I was diagnosed late in life with Anxiety and ADHD. I tried every medication under the sun and none were effective in helping me positively cope with the day to day triggers I was experiencing; in fact, for the most part, the meds prescribed were making things significantly worse. This caused me to develop a slight reputation for being petty, jealous, and negative; I had a literal disdain for anyone who I perceived to be doing better or getting more attention, and wasn’t shy to talk about it.
Then I was introduced to the Cannabidiol (CBD for short) the medicinal, non-psychoactive part of the Cannabis plant, and it changed things for me almost instantly. This change helped me learn new coping mechanisms, which in turn have helped me process things differently and more positively. I have felt so inspired by this change – and of course the new legalities around Cannabis coming to Canada — that I have made it a goal of mine to help spread the word.
If you were to highlight some key moments throughout your career in PR, what would they be?
As Herscu & Goldsilver, winning our first big account (League) from one of the biggest agencies in the world (Edelman); doing my first keynote talk; being nominated for a Notable Award.
When is someone ready to hire a PR agency?
Ah – this is always one of my favourite questions. You’re ready when you want new people and/or businesses to know about you. The biggest hurdle with PR is measuring ROI; especially for those who are using it for the first time. It’s not a cheap endeavor, but it is one that should be a business priority for anyone looking to gain awareness about their brand/product/service.
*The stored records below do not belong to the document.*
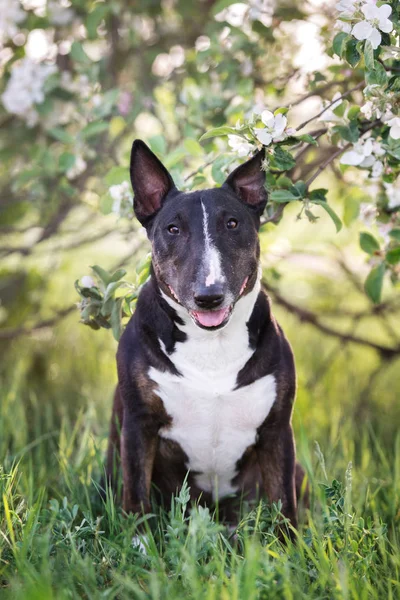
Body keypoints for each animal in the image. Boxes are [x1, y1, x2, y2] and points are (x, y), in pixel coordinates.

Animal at [107, 142, 306, 536]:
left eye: (232, 223)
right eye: (172, 229)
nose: (209, 296)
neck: (211, 344)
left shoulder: (277, 430)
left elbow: (284, 503)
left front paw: (291, 548)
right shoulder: (137, 425)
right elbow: (136, 498)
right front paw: (139, 544)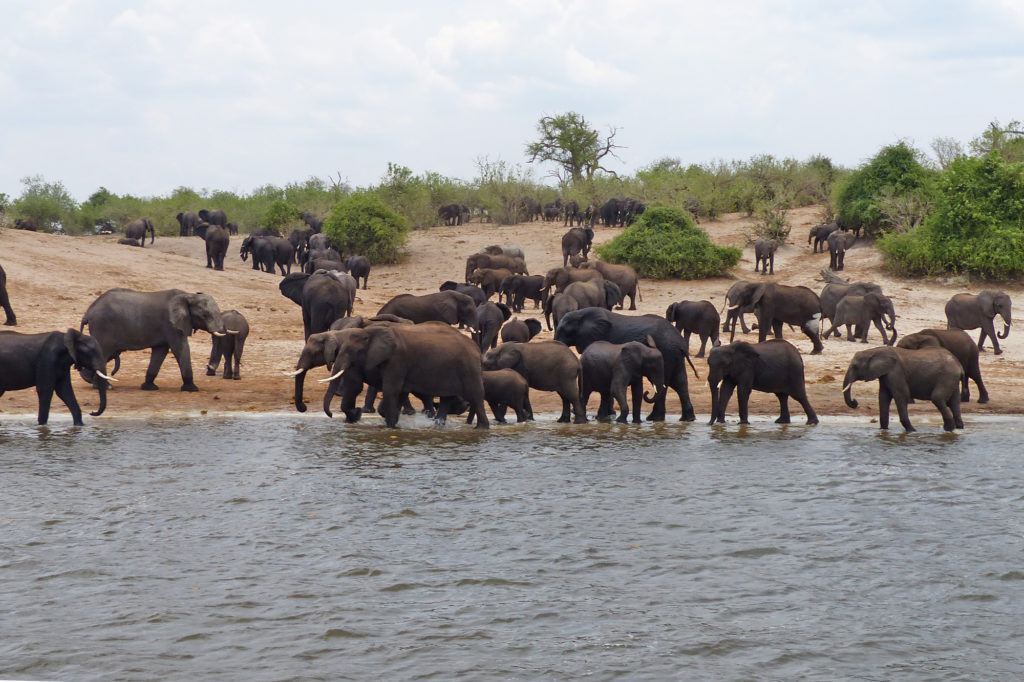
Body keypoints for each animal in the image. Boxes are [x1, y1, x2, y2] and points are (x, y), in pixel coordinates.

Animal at [80, 288, 233, 391]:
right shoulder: (171, 325)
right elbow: (180, 348)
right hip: (102, 327)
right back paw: (105, 387)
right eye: (205, 315)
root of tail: (88, 312)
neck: (189, 295)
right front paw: (192, 389)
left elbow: (160, 352)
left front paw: (149, 387)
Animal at [320, 323, 489, 428]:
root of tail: (477, 349)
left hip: (469, 368)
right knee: (447, 399)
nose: (331, 415)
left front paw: (390, 427)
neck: (370, 332)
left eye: (351, 351)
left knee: (476, 396)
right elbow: (397, 391)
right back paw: (438, 425)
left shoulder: (397, 359)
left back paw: (481, 428)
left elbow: (391, 390)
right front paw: (392, 423)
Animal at [554, 307, 698, 421]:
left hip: (667, 353)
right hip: (675, 356)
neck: (580, 314)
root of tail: (680, 343)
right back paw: (686, 419)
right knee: (679, 382)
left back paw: (655, 418)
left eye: (563, 330)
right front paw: (607, 416)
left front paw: (607, 415)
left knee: (667, 383)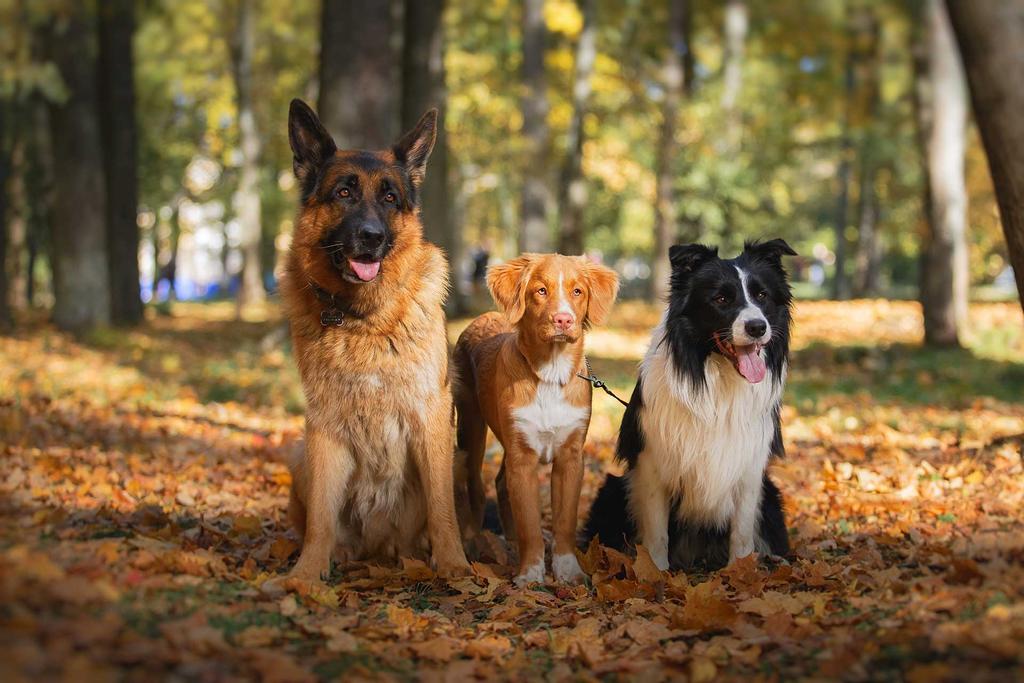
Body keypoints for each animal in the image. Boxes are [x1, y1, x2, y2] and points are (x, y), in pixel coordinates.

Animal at [454, 253, 614, 585]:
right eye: (541, 290)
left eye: (577, 291)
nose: (563, 320)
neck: (550, 373)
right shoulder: (522, 458)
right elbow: (529, 521)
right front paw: (530, 574)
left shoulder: (570, 457)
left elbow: (564, 521)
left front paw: (567, 571)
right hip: (471, 428)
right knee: (476, 486)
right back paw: (476, 545)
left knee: (501, 482)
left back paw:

You aren’t ready if either of the following apply:
#1 – You don’t have the money to pay for it. And I mean this in a few different ways. First — you get what you pay for. I won’t take a client who doesn’t have the bandwidth to make this financial commitment. Secondly — if this money is coming from another budget (for example, production), and is being used to create awareness before being ready for mass attention. Which brings me to ….
#2 – Your brand/product isn’t cemented. PR brings attention to you. If you aren’t sure where you want to take a product or company, then generating awareness first won’t do you any good.
What’s your secret to attracting new clients?
Being honest and not stroking egos just to win; also being realistic about results and what clients can expect. I am very comfortable saying no/walking business because I don’t see the angle or don’t think I could show a solid enough ROI on the spend. I am a tenacious hustler who tries to do good by everyone.
Craziest PR Story, GO!
When my old business partner and I first met, she brought in me on a project, PinchVR, to give a hand with amplifying their press. I met the client at 4pm on a Tuesday and was so blown away by what I saw, that I turned around a media tour for Toronto and New York City in about four hours. Things moved so quickly that I flew into NYC with the client that same night. The following day, from 8am-6pm, we hosted journalist from WIRED, Wall Street Journal, TechCrunch. Engadget, etc.
Tell us a secret. Don’t worry we won’t tell.
Most people don’t know that I am a very, very good dancer; Hip-hop, salsa, and freestyle. I’ve gone to classes, but have never danced competitively because I don’t want to ever be judged on something I consider a hobby. I assure you, a circle will form around me at the awards ceremony. I am also an avid sneaker collector; I dare you to ask me about my favourites!